Zitat von Lisa38:Sie bekommt keinerlei Anspannung noch Streit mit, weil wir nicht streiten. Wir gehen ganz normal miteinander um. Und wenn es ihn so stört, warum hat er ihr dann das Schuhe binden nicht beigebracht?
Leider könnt ihr nicht sehen, wie es zwischen uns harmoniert, denn dann hättet ihr genauso ein grosses ? Wie ich.
Ich sag ihm deswegen nicht, dass er gehen soll, weil ich es nicht möchte, dass er geht. Aber mir ist durchaus bewusst, dass es das einzig richtige wäre.
Ich glaube, ihr hättet mit mehr Verständnis füreinander eine Chance, wie man an meinen Beiträgen sieht.Deshalb hinterfrage ich ja auch,was dein Verhalten zur Situation beigetragen haben könnte.

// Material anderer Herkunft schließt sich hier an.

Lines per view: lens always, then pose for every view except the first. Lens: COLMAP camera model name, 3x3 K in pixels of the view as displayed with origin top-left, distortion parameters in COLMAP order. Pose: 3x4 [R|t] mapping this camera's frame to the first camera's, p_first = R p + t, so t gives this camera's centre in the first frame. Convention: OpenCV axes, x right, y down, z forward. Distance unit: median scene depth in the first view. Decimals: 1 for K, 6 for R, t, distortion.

Du vergisst,dass du mit deiner Tochter seitdem sie in deinem Bauch gewachsen ist, in deine Mutterrolle reingewachsen bist,auch was deine Belastbarkeit im Umgang mit deinem Kind angeht.Ihr seid ein Team.Dein Freund hatte die Möglichkeit nicht,übernimmt einiges,was eigentlich der nicht wirklich anwesende Vater deiner Tochter übernehmen müsste.

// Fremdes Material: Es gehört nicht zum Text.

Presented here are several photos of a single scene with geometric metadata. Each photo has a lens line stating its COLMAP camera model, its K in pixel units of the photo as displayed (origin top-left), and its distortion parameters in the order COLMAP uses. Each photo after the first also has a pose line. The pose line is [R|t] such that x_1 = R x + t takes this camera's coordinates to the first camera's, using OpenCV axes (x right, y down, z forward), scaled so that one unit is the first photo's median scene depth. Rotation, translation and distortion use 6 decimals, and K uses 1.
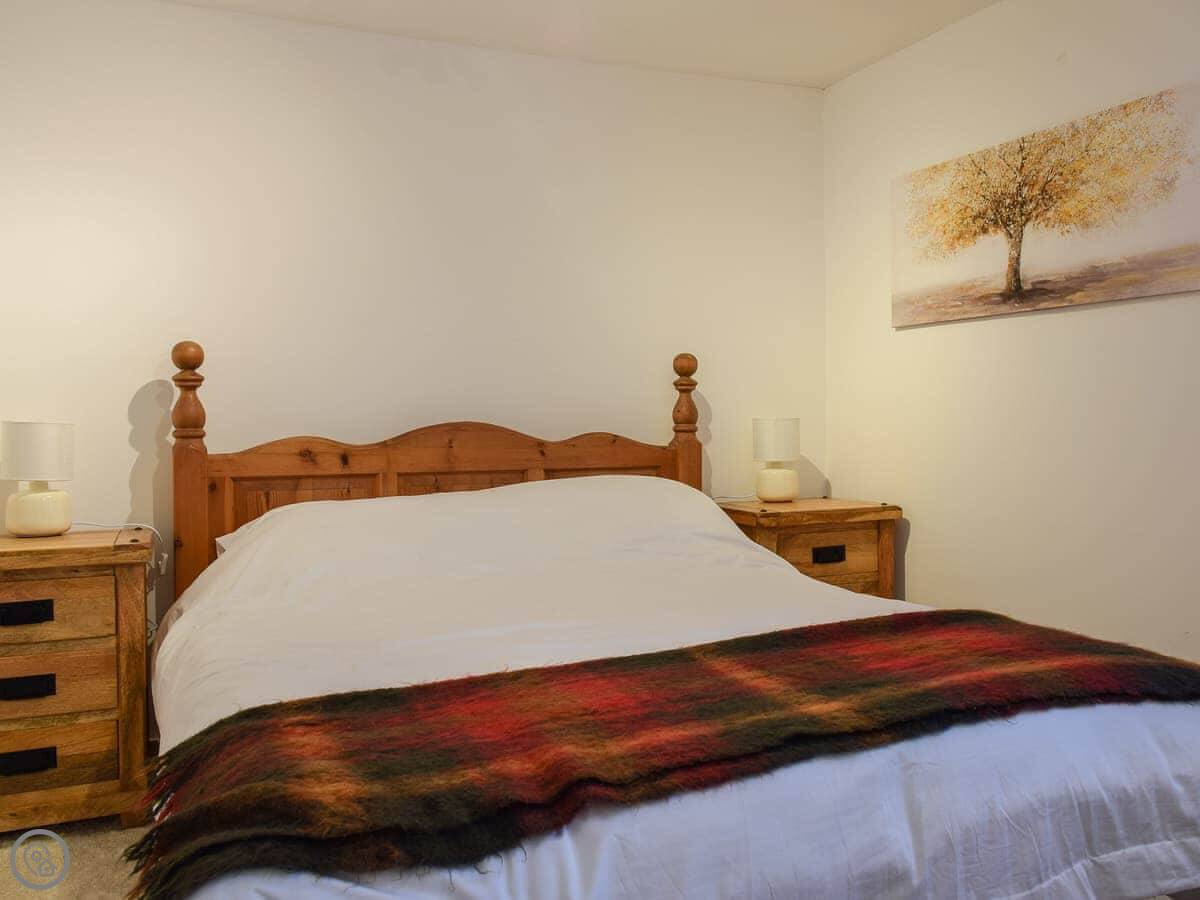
lens RADIAL K [[1040.1, 0, 565.7], [0, 1040.1, 449.3], [0, 0, 1]] dist [0.024600, 0.003597]
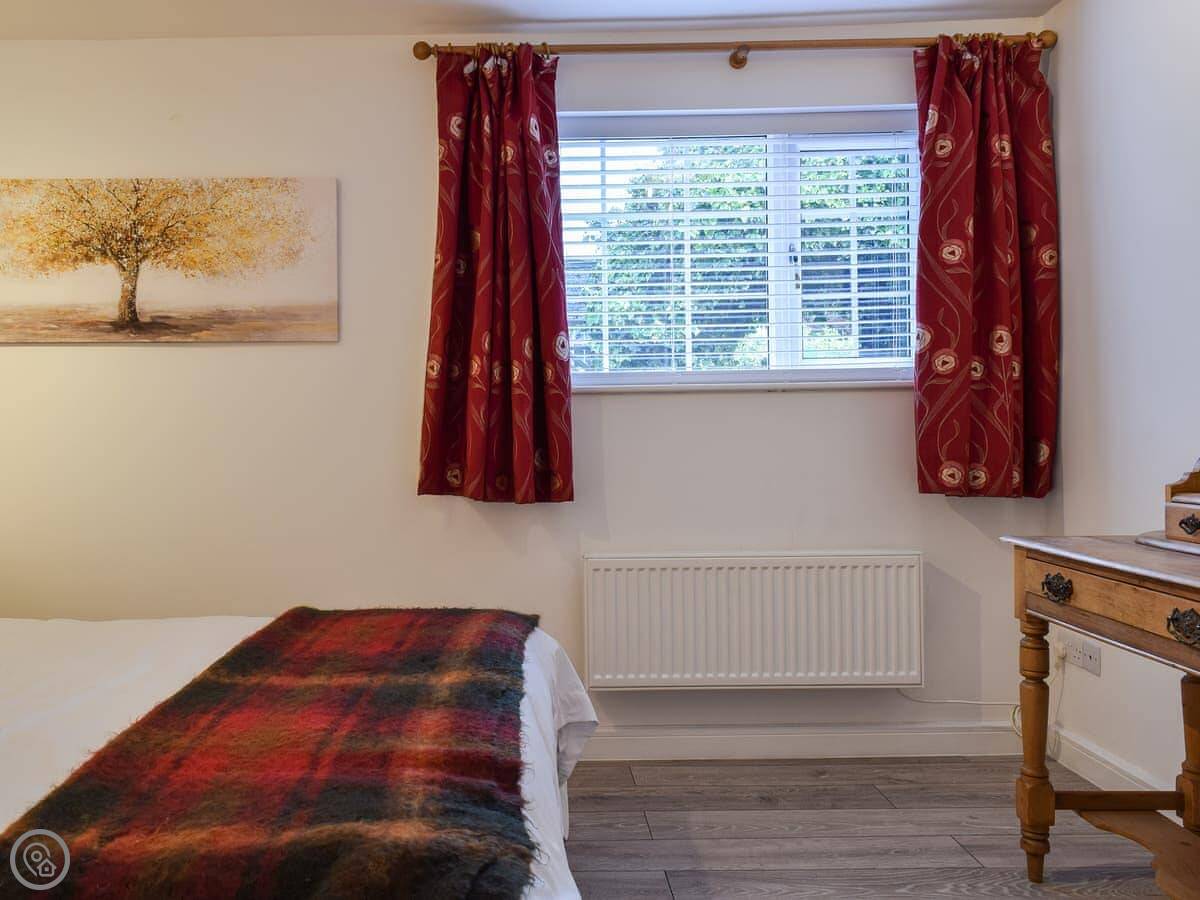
lens RADIAL K [[1040.1, 0, 565.7], [0, 1040.1, 449.3], [0, 0, 1]] dist [0.024600, 0.003597]
pose [[0.424675, -0.003613, 0.905338, -0.350364], [0.031399, 0.999449, -0.010740, 0.001979], [-0.904801, 0.032988, 0.424555, 0.167124]]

Ich habe gefragt,wo du aktiv versucht hast,ihn unterstützen,die Rolle einzunehmen, die ihr lockerer Wochenendpapa nicht erfüllt ( leider keine Antwort).Dein Partner fühlt sich verantwortlicher für dein Kind als der eigene Vater.Aber du kritisierst lieber,dass er übers Ziel hinausschießt,zu streng ist,du gekränkt bist .Hast auch selbst geschrieben, dass du erst manches ernstgenommen hast, als er dir richtig auf die Füße gestiegen ist und Abstand möchte.
Jetzt wird er hier aber zum A... erklärt.
Ich sehe bei euch BEIDEN eher Hilflosigkeit.